▶ [Work instruction]
The reply should hold only the lines below from the one with "assign f1 = d4;" to the end, each copied exactly.

=== Material for this exercise ===

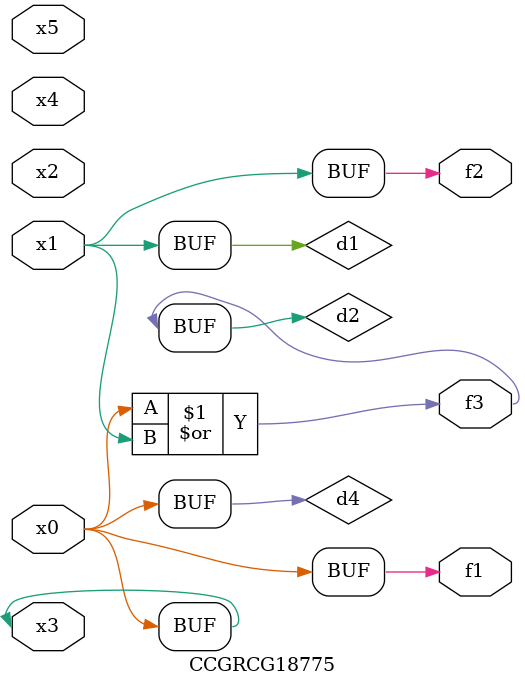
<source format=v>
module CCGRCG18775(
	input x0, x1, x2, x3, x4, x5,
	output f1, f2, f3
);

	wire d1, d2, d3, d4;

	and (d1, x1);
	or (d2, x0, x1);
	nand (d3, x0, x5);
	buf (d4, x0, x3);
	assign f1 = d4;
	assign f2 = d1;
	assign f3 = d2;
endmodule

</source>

===

▶ [Output for this exercise]
	assign f1 = d4;
	assign f2 = d1;
	assign f3 = d2;
endmodule

</source>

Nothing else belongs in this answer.